··· Extrait choisi

On a beaucoup parlé aussi, cette quinzaine, du discours prononcé par le docteur Wade, dans une assemblée radicale à Palace-Yard, où il s’est écrié qu’il y a en France cinq millions de gardes nationaux qui réclament leurs droits politiques, l’épée dans une main et la plume dans l’autre. Le docteur Wade fait faire là une sotte figure à la garde nationale. Dieu merci, la garde nationale a plus de sens, et si elle se voyait privée de droits politiques, elle hésiterait encore à les demander, rien qu’à voir ceux qui l’engagent à le faire. D’où est sortie, en effet, la pensée première de la pétition que signe en ce moment une très petite minorité de la garde nationale ? Tout le monde le sait, de la Gazette de France. La Gazette de France a rêvé un matin que le suffrage universel produirait la convocation des états-généraux qu’elle demande, assez patiemment d’ailleurs, depuis huit ans, et qui doivent appeler au trône Henri V. Quelques journaux radicaux ont entonné depuis quelque temps le refrain quotidien du journal légitimiste, et voilà qu’à leur tour les journaux qui se disent le parti modéré de la coalition, parlent le même langage. Non pas tout-à-fait, il est vrai, car chacun entend le suffrage universel à sa manière ; mais on n’est pas difficile sur les nuances des principes dans la coalition, et il reste convenu que tout le monde est d’accord. « Remède admirable, s’écrie à ce sujet le National, puisque tant d’esprits, partis de points si opposés et tendant à des conclusions diverses, ont enfin reconnu la nécessité de se rallier pour lutter victorieusement contre le privilége, le monopole, etc., etc. ! » Le remède est bon, en effet, pour tous ceux qui espèrent un autre ordre de choses, et qui rêvent les uns la restauration, les autres la république ou Napoléon III. Il reste à savoir si ces désirs sont ceux de la majorité de la garde nationale ?

······
··· Données affichées

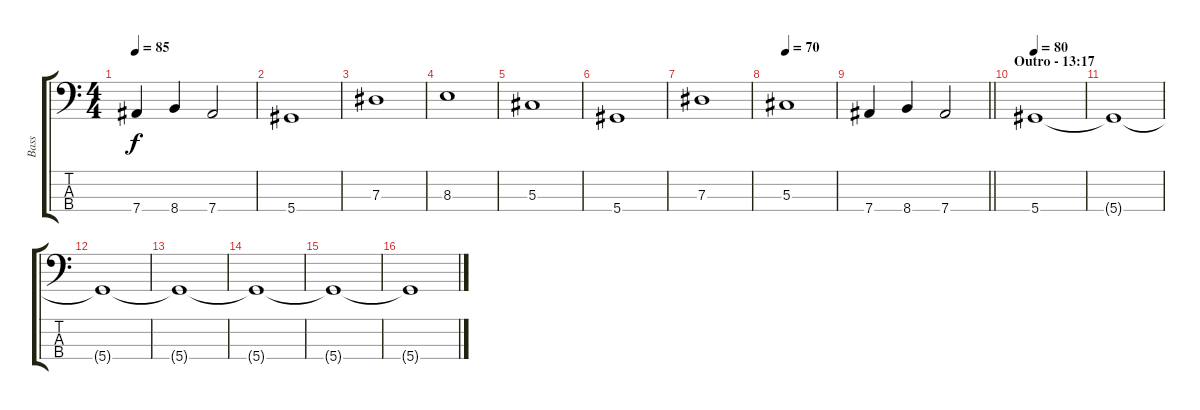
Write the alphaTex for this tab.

\track ("Bass" "Bass") {instrument electricbassfinger bank 255}
\staff {score tabs}
\tuning (Gb2 Db2 Ab1 Eb1) {hide}
\ts (4 4)
\tempo 85
\clef f4
\ks c
7.4.4{dy f} 8.4.4 7.4.2 |
5.4.1 |
7.3.1 |
8.3.1 |
5.3.1 |
5.4.1 |
7.3.1 |
\tempo 70
5.3.1 |
\barLineRight lightlight
7.4.4 8.4.4 7.4.2 |
\section ("" "Outro - 13:17")
\tempo 80
5.4.1 |
5.4{t}.1 |
5.4{t}.1 |
5.4{t}.1 |
5.4{t}.1 |
5.4{t}.1 |
5.4{t}.1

······

Consigne: Selon l'extrait choisi, de quel journal est sortie la pensée première de la pétition signée par une partie de la garde nationale ?

Réponse finale: De la Gazette de France.